Buried in Appendix A on page 64 of Elections Ontario’s report is the finding that of voters surveyed post-election who faced a barrier to voting, 29% identified “inefficient or poorly trained staff” as the top barrier (a 22% increase from 2014). Democracy Watch also heard post-election from some voters who, when they told the poll worker that they wanted to decline their ballot, were told to take their ballot directly to the person who was running ballots through the electronic counting machine.
Ontario voters have the legal right under section 53 of Ontario’s Election Act to decline their ballot (i.e. vote “none of the above”) and have it counted separately from a vote for a candidate or a spoiled ballot. This right has existed in the law since 1975. However, Elections Ontario has consistently failed to inform voters that they have this right in its communications to educate voters undertaken under subsection 114.1(2) and section 114.2 of the Election Act.
3. Use of electronic vote counting machines open to hacking, especially given scrutineers were prohibited from seeing ballots
The third area a public inquiry should examine is the use of electronic vote counting machines in the recent election for the first time. As others have pointed out, these machines raise concerns about hacking and manipulation of results, especially given that scrutineers were prohibited by subsection 4.1.3 of Elections Ontario’s directive from even seeing the ballots at polling stations that used the machines.
As well, the use of these machines should not be a step toward using machine or Internet voting as they should not even be considered currently given they dangerously undermine the integrity of the voting system. A good sign of voter awareness of the dangers of online voting is that, in Election Ontario’s post-election survey in Appendix A on p. 67 of its report, only 33% of voters support online voting, significantly lower than in 2014 (49%) and 2011 (52%).
4. Elections Ontario’s ineffective voter education efforts
The fourth and final question a public inquiry should examine is whether Elections Ontario’s voter education efforts have been a waste of money and should be overhauled.

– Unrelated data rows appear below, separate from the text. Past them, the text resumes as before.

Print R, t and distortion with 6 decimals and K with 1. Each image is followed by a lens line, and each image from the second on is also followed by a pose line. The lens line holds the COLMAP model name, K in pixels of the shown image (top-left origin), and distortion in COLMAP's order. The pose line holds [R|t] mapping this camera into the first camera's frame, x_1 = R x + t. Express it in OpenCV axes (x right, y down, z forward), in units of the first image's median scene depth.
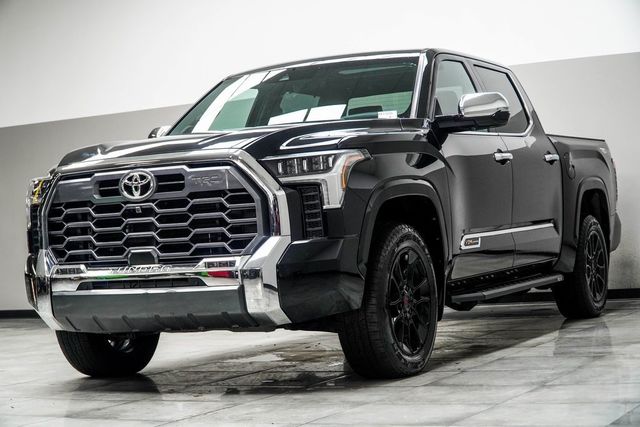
lens RADIAL K [[1552.5, 0, 320.0], [0, 1552.5, 213.5], [0, 0, 1]] dist [-0.369226, 0.043083]
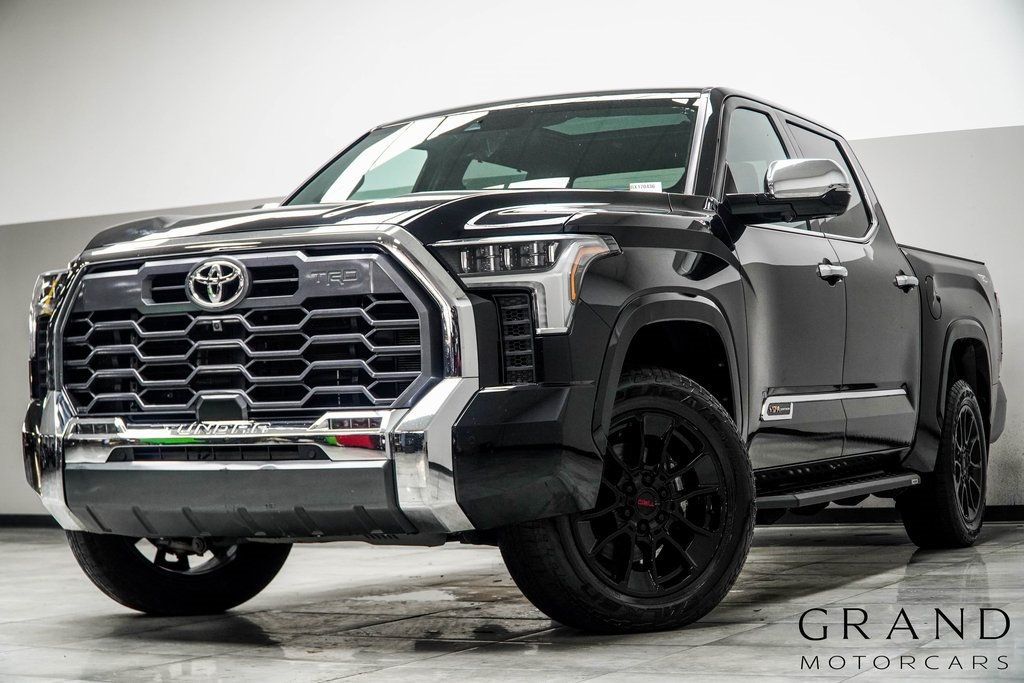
lens RADIAL K [[2279.7, 0, 512.0], [0, 2279.7, 341.5], [0, 0, 1]] dist [-0.358518, 0.160565]
pose [[0.999364, 0.035529, 0.002918, -0.009078], [-0.035440, 0.999029, -0.026170, 0.021674], [-0.003845, 0.026050, 0.999653, 0.147476]]
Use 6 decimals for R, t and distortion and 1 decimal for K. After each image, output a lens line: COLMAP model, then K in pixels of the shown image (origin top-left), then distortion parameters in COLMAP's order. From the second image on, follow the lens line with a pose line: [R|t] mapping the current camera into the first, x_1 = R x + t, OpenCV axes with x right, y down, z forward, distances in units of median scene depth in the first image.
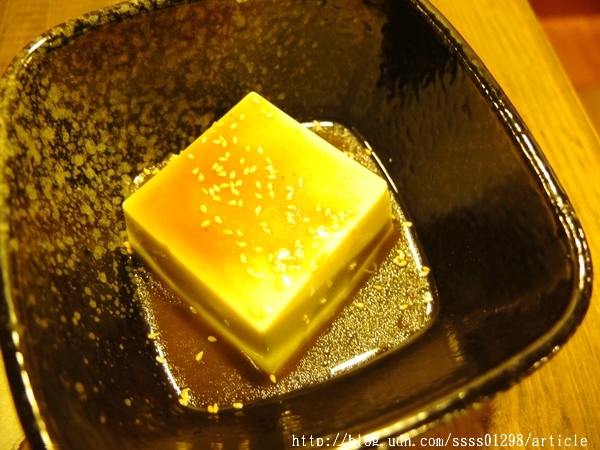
lens RADIAL K [[487.9, 0, 298.8], [0, 487.9, 204.9], [0, 0, 1]] dist [-0.054609, 0.006006]
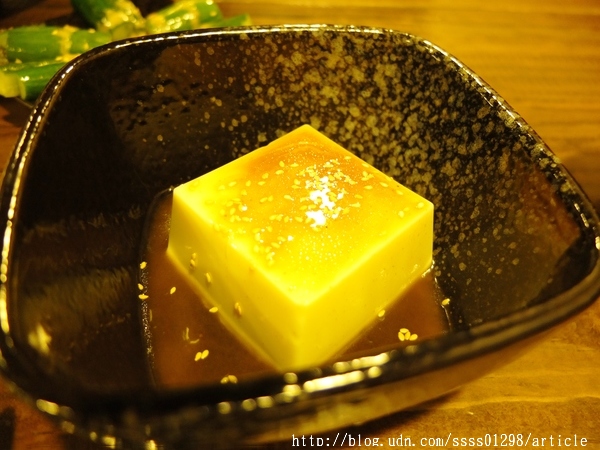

Despite Elections Ontario’s $4.5 million in advertising spending in 2011, voter turnout in the 2011 Ontario election was a record low 48.2% of eligible voters, the first time in history that turnout dropped below 50%. And despite Elections Ontario’s more than $4.8 million in ad spending in 2014, turnout in the 2014 election was the second-lowest ever at 51.3% (the 2007 turnout was only slightly better at 52.1%).
The 2018 turnout was still low, the seventh lowest turnout since Confederation, despite Elections Ontario spending $4.14 million on advertising.
Democracy Watch has long called on the federal government, and every provincial and territorial government, to change their election laws (including the law for municipal elections in each jurisdiction) and add the right to vote “none of the above” and to give a reason to election and by-election ballots.
Democracy Watch has also long called on Elections Ontario, and all election agencies across Canada, to include two key messages in their voter education advertising and communications – the real reasons to vote:
- “You never know when your vote may count” — with examples from past elections, and from specific ridings in various elections, which show clearly that election results cannot be predicted in advance, and;
- “If you don’t vote, you don’t count” — making it clear that politicians don’t really care about you if you don’t vote because non-voters do not help them get elected or defeated.